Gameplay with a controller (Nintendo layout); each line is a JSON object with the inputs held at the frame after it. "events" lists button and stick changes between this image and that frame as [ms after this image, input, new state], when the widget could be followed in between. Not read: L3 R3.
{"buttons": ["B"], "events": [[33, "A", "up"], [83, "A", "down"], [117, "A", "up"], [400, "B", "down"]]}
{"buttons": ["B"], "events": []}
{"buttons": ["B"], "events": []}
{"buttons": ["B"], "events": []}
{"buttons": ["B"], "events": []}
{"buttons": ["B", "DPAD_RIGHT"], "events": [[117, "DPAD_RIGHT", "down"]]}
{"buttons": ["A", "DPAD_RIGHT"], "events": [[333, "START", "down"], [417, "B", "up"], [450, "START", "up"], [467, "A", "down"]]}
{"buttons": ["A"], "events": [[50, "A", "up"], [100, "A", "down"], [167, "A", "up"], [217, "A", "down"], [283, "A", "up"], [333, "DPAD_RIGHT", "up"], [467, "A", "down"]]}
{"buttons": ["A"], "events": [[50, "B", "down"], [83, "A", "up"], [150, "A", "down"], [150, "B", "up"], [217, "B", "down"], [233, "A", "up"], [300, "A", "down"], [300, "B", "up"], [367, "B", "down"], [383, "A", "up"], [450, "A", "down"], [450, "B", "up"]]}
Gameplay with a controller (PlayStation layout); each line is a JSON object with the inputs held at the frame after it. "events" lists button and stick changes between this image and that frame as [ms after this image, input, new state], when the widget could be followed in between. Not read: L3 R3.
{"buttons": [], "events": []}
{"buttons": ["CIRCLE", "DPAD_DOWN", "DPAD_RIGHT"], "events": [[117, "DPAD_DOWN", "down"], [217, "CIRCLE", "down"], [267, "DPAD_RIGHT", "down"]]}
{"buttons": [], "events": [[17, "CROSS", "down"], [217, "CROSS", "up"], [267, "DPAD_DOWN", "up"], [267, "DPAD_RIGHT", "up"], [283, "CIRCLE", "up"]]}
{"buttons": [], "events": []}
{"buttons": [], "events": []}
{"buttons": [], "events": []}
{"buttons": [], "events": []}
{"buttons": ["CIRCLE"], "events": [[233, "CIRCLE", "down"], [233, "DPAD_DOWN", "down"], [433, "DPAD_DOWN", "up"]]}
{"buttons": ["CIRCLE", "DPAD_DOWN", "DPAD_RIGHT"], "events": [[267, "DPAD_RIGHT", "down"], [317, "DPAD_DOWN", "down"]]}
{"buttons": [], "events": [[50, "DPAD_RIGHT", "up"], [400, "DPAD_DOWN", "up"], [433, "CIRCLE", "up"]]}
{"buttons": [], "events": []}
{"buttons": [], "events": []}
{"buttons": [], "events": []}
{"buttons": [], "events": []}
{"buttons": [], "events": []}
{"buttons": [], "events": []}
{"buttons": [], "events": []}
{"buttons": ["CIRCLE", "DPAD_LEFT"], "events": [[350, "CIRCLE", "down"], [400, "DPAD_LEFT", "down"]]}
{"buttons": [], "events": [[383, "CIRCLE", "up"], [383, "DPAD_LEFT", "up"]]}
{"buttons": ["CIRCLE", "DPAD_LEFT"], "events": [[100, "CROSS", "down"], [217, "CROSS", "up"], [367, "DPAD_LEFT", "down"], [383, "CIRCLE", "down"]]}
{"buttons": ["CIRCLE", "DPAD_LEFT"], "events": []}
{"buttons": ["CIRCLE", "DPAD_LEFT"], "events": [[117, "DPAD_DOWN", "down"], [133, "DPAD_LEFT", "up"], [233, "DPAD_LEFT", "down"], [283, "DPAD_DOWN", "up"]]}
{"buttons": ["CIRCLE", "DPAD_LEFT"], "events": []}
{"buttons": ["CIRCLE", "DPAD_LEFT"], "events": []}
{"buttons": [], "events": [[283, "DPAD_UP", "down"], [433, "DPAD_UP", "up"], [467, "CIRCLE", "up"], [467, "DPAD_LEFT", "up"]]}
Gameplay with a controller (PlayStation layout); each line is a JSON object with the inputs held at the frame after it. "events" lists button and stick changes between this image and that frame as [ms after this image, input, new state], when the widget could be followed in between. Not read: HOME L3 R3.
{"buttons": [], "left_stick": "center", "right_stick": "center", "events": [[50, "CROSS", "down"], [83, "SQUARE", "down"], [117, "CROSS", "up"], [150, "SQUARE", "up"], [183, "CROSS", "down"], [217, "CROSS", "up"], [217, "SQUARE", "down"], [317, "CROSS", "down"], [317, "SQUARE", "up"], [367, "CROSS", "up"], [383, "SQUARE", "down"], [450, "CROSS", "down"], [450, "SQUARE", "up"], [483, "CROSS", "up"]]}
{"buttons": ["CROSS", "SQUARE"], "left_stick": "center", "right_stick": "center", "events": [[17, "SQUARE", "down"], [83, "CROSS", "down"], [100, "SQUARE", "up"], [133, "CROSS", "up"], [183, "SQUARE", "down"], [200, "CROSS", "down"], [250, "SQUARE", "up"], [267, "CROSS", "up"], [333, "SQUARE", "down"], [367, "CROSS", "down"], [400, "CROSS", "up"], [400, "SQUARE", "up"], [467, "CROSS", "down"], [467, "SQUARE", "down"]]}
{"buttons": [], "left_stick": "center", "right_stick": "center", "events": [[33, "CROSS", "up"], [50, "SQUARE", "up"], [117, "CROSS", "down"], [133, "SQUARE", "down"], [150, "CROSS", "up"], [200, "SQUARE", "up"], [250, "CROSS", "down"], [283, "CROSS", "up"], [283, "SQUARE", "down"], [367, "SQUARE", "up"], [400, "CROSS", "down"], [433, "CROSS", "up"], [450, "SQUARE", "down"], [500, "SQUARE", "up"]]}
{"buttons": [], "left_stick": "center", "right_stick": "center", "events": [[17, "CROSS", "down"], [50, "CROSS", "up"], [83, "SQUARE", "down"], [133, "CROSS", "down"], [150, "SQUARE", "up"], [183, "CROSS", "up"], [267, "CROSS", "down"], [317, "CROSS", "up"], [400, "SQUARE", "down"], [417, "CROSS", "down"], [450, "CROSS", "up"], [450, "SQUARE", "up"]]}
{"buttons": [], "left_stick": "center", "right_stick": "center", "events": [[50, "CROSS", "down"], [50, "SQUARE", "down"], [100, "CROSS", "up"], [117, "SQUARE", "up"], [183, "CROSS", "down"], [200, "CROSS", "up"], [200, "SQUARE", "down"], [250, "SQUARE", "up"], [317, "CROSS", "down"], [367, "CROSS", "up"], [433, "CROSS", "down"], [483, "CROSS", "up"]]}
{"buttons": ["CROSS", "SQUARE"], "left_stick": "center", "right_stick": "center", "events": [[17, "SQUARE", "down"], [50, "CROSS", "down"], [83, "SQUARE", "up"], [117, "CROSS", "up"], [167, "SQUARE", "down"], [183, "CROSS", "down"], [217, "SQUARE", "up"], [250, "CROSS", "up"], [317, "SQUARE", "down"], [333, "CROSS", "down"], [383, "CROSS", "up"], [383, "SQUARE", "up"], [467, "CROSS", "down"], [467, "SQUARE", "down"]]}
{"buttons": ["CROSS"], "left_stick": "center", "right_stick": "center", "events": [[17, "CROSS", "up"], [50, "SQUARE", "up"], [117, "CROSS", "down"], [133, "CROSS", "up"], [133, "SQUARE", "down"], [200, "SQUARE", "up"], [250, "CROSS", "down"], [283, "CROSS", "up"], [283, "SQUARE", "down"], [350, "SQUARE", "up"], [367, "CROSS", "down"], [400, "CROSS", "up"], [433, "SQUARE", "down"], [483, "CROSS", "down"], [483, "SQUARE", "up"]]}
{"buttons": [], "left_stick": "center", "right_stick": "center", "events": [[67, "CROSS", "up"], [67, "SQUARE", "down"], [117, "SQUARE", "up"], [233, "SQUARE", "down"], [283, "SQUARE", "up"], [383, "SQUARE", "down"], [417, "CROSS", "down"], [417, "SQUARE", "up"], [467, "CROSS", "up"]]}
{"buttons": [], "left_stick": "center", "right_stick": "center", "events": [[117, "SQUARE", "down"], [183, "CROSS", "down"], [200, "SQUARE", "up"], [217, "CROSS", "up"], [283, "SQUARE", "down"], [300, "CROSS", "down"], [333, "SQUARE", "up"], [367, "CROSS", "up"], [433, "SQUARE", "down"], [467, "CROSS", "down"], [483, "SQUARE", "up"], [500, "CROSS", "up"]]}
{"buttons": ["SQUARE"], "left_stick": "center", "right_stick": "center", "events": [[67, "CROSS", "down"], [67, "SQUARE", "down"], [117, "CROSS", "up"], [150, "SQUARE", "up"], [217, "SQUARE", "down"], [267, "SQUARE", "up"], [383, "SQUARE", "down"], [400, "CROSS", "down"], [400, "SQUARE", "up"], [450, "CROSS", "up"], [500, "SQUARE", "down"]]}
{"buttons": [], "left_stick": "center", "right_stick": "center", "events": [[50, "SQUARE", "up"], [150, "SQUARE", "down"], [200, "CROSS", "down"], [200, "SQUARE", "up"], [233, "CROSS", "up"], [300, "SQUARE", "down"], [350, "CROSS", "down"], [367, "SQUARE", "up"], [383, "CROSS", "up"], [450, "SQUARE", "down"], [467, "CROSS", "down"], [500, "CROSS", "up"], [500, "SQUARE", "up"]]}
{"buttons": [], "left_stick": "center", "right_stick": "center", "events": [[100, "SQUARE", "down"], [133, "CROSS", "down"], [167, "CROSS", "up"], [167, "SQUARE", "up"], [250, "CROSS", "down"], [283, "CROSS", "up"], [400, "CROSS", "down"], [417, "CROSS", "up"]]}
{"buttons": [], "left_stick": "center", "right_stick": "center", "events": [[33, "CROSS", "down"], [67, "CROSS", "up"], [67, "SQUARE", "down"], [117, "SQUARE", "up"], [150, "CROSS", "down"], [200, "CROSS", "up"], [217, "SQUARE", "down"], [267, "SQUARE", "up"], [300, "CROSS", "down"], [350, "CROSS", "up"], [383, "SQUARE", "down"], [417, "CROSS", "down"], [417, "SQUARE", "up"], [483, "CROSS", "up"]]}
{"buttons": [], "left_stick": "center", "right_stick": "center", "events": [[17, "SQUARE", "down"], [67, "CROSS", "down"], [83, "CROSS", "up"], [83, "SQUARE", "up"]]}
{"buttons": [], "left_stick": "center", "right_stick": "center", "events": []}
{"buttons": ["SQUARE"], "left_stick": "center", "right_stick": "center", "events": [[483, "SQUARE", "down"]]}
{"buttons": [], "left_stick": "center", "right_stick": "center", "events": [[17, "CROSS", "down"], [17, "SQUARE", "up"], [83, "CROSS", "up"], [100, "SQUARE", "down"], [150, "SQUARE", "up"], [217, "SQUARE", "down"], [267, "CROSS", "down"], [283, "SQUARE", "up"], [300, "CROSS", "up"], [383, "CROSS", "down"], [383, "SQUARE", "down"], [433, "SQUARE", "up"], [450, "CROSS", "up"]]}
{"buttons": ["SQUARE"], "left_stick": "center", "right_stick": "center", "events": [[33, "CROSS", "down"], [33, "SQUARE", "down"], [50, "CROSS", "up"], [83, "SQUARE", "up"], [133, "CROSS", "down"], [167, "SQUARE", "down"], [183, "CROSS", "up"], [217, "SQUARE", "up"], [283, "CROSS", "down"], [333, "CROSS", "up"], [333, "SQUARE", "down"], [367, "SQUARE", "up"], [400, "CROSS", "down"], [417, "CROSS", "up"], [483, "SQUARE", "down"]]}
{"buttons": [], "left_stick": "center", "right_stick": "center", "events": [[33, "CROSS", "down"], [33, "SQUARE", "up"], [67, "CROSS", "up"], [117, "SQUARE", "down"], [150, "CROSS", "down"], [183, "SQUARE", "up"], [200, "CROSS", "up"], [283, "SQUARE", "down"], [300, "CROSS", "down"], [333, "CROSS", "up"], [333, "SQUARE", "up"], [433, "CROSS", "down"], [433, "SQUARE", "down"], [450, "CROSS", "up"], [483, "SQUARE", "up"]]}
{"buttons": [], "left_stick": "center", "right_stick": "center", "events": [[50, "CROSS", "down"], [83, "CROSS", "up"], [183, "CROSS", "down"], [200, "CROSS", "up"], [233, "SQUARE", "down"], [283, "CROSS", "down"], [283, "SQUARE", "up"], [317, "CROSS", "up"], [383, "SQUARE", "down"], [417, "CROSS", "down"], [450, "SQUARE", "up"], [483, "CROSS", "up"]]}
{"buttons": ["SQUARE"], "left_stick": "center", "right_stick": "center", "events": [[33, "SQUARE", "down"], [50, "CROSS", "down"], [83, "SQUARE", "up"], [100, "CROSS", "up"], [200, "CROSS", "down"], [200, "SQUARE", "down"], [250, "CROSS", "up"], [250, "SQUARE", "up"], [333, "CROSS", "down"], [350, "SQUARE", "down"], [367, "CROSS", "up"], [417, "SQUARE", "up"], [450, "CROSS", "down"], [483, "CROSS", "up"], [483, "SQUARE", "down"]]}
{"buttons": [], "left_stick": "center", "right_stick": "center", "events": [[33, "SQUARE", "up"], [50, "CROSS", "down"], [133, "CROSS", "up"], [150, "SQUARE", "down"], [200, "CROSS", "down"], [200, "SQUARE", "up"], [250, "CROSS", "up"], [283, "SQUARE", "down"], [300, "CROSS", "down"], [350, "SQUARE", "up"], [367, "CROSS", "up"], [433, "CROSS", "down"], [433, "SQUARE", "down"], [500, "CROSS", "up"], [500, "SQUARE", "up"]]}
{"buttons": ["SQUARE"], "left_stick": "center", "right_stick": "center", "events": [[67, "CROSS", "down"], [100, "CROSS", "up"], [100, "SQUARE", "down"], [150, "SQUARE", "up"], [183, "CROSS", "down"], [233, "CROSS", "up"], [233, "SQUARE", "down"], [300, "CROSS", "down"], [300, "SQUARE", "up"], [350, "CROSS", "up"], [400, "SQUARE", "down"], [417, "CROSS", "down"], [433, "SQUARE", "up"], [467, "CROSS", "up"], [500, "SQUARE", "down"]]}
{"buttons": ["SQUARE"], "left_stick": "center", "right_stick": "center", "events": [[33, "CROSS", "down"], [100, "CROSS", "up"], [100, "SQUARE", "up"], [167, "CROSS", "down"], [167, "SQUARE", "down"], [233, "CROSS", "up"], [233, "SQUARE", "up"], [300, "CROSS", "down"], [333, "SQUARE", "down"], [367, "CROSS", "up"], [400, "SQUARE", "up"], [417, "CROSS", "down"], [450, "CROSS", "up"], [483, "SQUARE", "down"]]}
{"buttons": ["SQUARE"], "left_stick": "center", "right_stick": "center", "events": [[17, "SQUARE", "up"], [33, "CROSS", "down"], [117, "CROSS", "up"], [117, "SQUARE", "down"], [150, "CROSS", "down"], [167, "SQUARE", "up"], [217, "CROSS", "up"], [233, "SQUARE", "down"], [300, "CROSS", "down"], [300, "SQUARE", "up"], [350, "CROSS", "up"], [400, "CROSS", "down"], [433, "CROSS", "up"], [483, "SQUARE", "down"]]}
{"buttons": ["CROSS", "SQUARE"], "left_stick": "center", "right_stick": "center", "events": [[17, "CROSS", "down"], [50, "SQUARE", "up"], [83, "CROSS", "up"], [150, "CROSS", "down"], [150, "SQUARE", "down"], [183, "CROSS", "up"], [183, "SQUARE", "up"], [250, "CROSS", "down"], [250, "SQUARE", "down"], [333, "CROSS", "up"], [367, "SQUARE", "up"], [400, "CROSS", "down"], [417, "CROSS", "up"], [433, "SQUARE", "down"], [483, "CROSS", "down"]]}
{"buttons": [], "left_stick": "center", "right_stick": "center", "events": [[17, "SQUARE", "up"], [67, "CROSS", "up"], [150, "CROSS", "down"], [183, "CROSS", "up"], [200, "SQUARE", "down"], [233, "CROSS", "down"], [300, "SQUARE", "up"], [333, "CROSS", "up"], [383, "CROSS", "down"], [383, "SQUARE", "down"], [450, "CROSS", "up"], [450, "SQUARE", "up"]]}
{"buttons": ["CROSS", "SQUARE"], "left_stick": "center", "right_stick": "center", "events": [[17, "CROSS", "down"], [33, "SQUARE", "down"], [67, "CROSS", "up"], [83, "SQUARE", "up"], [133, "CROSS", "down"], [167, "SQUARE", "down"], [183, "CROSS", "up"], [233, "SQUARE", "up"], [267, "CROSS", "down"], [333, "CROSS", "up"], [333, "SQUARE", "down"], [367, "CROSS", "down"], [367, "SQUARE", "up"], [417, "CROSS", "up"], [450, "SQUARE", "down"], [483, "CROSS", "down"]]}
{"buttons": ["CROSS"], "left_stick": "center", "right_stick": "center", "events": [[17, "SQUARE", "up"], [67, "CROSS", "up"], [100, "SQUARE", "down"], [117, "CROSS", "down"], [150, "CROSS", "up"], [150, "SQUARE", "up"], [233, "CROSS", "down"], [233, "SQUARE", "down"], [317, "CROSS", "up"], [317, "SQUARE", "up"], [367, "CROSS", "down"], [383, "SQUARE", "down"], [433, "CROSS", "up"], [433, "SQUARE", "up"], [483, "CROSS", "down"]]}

================

Read through the listing and copy each line in which the word "PlayStation" occurs.

Gameplay with a controller (PlayStation layout); each line is a JSON object with the inputs held at the frame after it. "events" lists button and stick changes between this image and that frame as [ms after this image, input, new state], when the widget could be followed in between. Not read: L3 R3.
Gameplay with a controller (PlayStation layout); each line is a JSON object with the inputs held at the frame after it. "events" lists button and stick changes between this image and that frame as [ms after this image, input, new state], when the widget could be followed in between. Not read: HOME L3 R3.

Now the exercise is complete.